### How to complete this task
Could you repeat the records below exactly as written?

--- START ---

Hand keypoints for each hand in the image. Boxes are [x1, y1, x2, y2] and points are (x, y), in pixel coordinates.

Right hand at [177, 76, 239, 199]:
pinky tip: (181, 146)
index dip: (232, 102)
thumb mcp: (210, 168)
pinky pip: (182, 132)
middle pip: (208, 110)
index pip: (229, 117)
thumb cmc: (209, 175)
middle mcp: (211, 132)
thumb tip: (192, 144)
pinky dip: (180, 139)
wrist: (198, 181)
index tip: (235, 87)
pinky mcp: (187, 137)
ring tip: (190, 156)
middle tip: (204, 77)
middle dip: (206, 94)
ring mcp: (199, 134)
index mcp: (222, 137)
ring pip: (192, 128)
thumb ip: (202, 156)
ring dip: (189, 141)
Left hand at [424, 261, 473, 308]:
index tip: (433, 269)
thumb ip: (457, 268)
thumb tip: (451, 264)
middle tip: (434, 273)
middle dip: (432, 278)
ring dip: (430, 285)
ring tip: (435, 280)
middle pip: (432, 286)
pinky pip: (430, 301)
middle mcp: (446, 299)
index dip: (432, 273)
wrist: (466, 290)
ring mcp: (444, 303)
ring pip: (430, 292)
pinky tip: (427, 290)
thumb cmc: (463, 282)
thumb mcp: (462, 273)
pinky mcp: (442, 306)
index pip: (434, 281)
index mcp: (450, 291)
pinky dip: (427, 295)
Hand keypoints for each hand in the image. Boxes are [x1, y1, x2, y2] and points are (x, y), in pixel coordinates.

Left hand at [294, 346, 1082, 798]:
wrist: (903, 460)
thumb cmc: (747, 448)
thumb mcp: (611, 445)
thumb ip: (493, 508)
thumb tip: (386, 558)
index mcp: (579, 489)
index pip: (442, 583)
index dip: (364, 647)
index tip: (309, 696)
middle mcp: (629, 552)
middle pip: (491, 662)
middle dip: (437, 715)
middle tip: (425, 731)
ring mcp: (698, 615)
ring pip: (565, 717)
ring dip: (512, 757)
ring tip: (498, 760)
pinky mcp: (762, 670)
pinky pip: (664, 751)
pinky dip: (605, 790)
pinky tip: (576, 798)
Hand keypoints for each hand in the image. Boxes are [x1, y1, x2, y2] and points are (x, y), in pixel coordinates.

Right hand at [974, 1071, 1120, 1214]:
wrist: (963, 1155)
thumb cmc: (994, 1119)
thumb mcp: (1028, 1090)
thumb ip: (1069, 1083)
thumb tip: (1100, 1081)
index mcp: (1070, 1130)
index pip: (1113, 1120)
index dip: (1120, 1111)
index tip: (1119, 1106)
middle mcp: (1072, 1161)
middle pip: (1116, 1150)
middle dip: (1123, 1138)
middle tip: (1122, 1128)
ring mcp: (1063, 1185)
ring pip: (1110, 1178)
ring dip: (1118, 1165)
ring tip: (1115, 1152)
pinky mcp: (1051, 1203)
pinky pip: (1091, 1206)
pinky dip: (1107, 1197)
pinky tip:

--- END ---

### Written solution
Hand keypoints for each hand in the image. Boxes are [x1, y1, x2, y2] and points are (x, y), in pixel coordinates.

Right hand at [177, 76, 239, 199]:
pinky tip: (181, 146)
index dip: (232, 102)
thumb mcp: (210, 168)
pinky pip: (182, 132)
middle pip: (208, 110)
index pip: (229, 117)
thumb cmc: (209, 175)
middle mcp: (211, 132)
thumb tip: (192, 144)
pinky dip: (180, 139)
wrist: (198, 181)
index tip: (235, 87)
pinky mcp: (187, 137)
ring tip: (190, 156)
middle tip: (204, 77)
middle dip: (206, 94)
ring mcp: (199, 134)
index mcp: (222, 137)
ring pip: (192, 128)
thumb ip: (202, 156)
ring dip: (189, 141)
Left hand at [424, 261, 473, 308]:
index tip: (433, 269)
thumb ip: (457, 268)
thumb tip: (451, 264)
middle tip: (434, 273)
middle dip: (432, 278)
ring dip: (430, 285)
ring tip: (435, 280)
middle pip: (432, 286)
pinky pip: (430, 301)
middle mcp: (446, 299)
index dip: (432, 273)
wrist: (466, 290)
ring mcp: (444, 303)
ring pip: (430, 292)
pinky tip: (427, 290)
thumb cmc: (463, 282)
thumb mcp: (462, 273)
pinky mcp: (442, 306)
index pip: (434, 281)
index mcp: (450, 291)
pinky dip: (427, 295)
Hand keypoints for each hand in the image. Boxes are [x1, y1, x2, y2] and points are (x, y), in pixel coordinates.

Left hand at [294, 346, 1082, 798]:
wrist: (903, 460)
thumb cmc: (747, 448)
thumb mcp: (611, 445)
thumb ip: (493, 508)
thumb tip: (386, 558)
index mcp: (579, 489)
index pip: (442, 583)
index dip: (364, 647)
index tip: (309, 696)
middle mcp: (629, 552)
middle pip: (491, 662)
middle dip: (437, 715)
middle tip: (425, 731)
ring mcp: (698, 615)
ring pip: (565, 717)
ring dip: (512, 757)
ring tip: (498, 760)
pinky mcp: (762, 670)
pinky pip: (664, 751)
pinky dip: (605, 790)
pinky tip: (576, 798)
Hand keypoints for each hand in the image. Boxes are [x1, y1, x2, y2] and points are (x, y), in pixel coordinates.

Right hand at [974, 1071, 1120, 1214]:
wrist: (963, 1155)
thumb cmc: (994, 1119)
thumb mcp: (1028, 1090)
thumb ip: (1069, 1083)
thumb tip: (1100, 1081)
index mcp: (1070, 1130)
index pip: (1113, 1120)
index dip: (1120, 1111)
index tip: (1119, 1106)
middle mcp: (1072, 1161)
middle pip: (1116, 1150)
middle dip: (1123, 1138)
middle tip: (1122, 1128)
ring mcp: (1063, 1185)
ring pip: (1110, 1178)
ring dip: (1118, 1165)
ring tip: (1115, 1152)
pinky mcp: (1051, 1203)
pinky pip: (1091, 1206)
pinky dip: (1107, 1197)
pinky tip:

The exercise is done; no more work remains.